Macroscope | The Fed, Bank of Japan and ECB are all signalling that the rate-tightening era may have passed … for now
- The Fed has slowed its rate hikes, while there’s no sign of any monetary tightening at the BOJ and ECB right now. This could be good news for Hong Kong and risk assets, at least in the short term
Ten years after the financial crisis, the US central bank has achieved its objective of full employment, with the American jobless rate at a multi-decade low. The Fed is also quite close to its inflation target of 2 per cent, which has helped to justify its steady rate hikes in recent years.

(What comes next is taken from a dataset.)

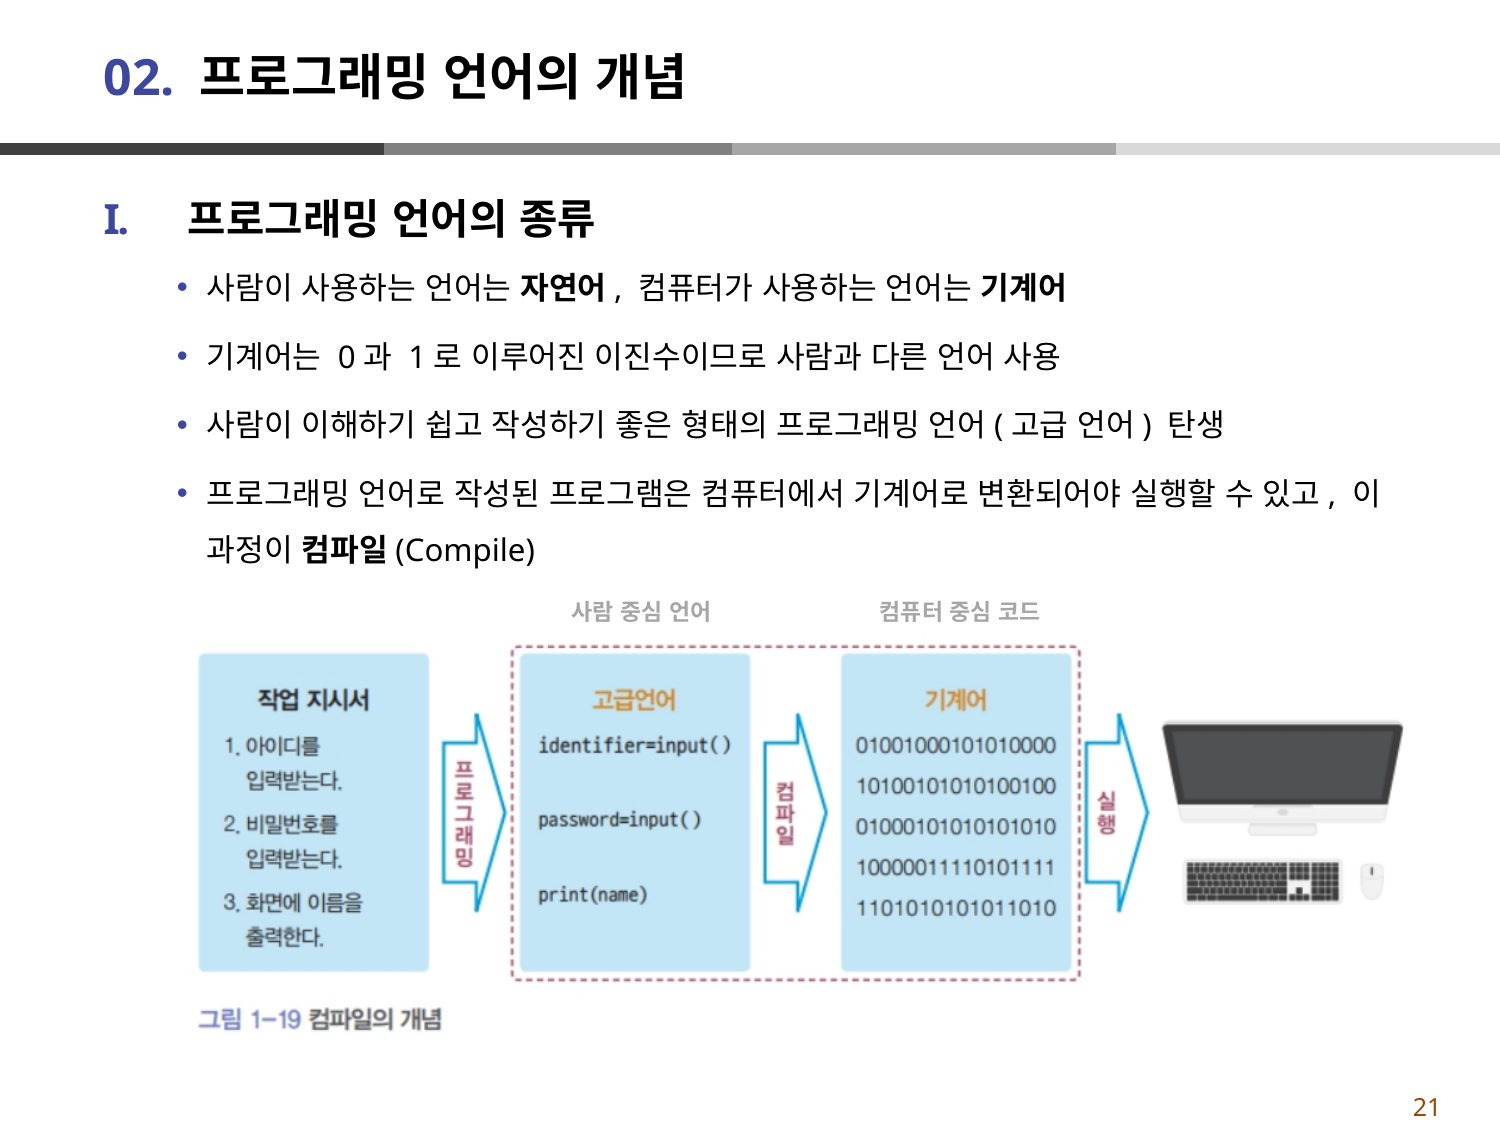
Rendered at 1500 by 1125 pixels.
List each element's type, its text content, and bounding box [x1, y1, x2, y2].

In Japan, structural factors have prevented the economy meeting the BOJ’s 2 per cent inflation target, despite negative interest rates and aggressive government bond and exchange-traded fund purchases. These include negative population growth, financial institutions that are cautious about lending and conservative consumer sentiment. Relative to the US and euro zone, Japan’s inflation target has always seemed unrealistic. Since the 1990s, Japan has only experienced 2 per cent inflation for two reasons, a spike in oil prices or an increase in the goods and services tax. Neither of these sources are generating the type of inflation that the BOJ is looking for, which is brought about by strong domestic demand.
What this means is that markets’ fear of financial tightening by central banks could be assuaged sooner than expected. In 2018, markets were worried that the Fed could raise rates too aggressively, choking US economic growth and bringing troubles to emerging markets. The combined asset purchase programmes by these three central banks were also expected to swing from net buying to net selling this year. A practical result would have been a withdrawal of liquidity, removing a form of support that has bolstered the prices of risk assets in the past few years.